_Records for the task_:
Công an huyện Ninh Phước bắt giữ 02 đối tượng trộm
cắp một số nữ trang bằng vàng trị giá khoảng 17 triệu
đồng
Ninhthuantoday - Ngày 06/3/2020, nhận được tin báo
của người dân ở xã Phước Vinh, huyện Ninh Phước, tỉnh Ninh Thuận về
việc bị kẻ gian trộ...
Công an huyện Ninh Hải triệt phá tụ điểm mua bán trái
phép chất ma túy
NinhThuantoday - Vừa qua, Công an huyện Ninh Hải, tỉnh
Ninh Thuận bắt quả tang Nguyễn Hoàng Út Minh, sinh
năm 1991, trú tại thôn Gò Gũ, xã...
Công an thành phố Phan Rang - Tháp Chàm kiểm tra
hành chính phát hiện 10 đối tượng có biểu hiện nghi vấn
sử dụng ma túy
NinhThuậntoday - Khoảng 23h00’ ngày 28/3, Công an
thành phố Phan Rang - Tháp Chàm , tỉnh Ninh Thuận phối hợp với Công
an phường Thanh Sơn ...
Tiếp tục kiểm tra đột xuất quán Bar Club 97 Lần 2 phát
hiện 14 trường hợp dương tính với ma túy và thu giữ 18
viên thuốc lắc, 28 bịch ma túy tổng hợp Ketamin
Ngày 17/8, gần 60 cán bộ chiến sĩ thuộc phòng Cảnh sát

_Work to complete_: Go through the listing above and set down each line exactly as it stands.

_The completed task_:
Công an huyện Ninh Phước bắt giữ 02 đối tượng trộm
cắp một số nữ trang bằng vàng trị giá khoảng 17 triệu
đồng
Ninhthuantoday - Ngày 06/3/2020, nhận được tin báo
của người dân ở xã Phước Vinh, huyện Ninh Phước, tỉnh Ninh Thuận về
việc bị kẻ gian trộ...
Công an huyện Ninh Hải triệt phá tụ điểm mua bán trái
phép chất ma túy
NinhThuantoday - Vừa qua, Công an huyện Ninh Hải, tỉnh
Ninh Thuận bắt quả tang Nguyễn Hoàng Út Minh, sinh
năm 1991, trú tại thôn Gò Gũ, xã...
Công an thành phố Phan Rang - Tháp Chàm kiểm tra
hành chính phát hiện 10 đối tượng có biểu hiện nghi vấn
sử dụng ma túy
NinhThuậntoday - Khoảng 23h00’ ngày 28/3, Công an
thành phố Phan Rang - Tháp Chàm , tỉnh Ninh Thuận phối hợp với Công
an phường Thanh Sơn ...
Tiếp tục kiểm tra đột xuất quán Bar Club 97 Lần 2 phát
hiện 14 trường hợp dương tính với ma túy và thu giữ 18
viên thuốc lắc, 28 bịch ma túy tổng hợp Ketamin
Ngày 17/8, gần 60 cán bộ chiến sĩ thuộc phòng Cảnh sát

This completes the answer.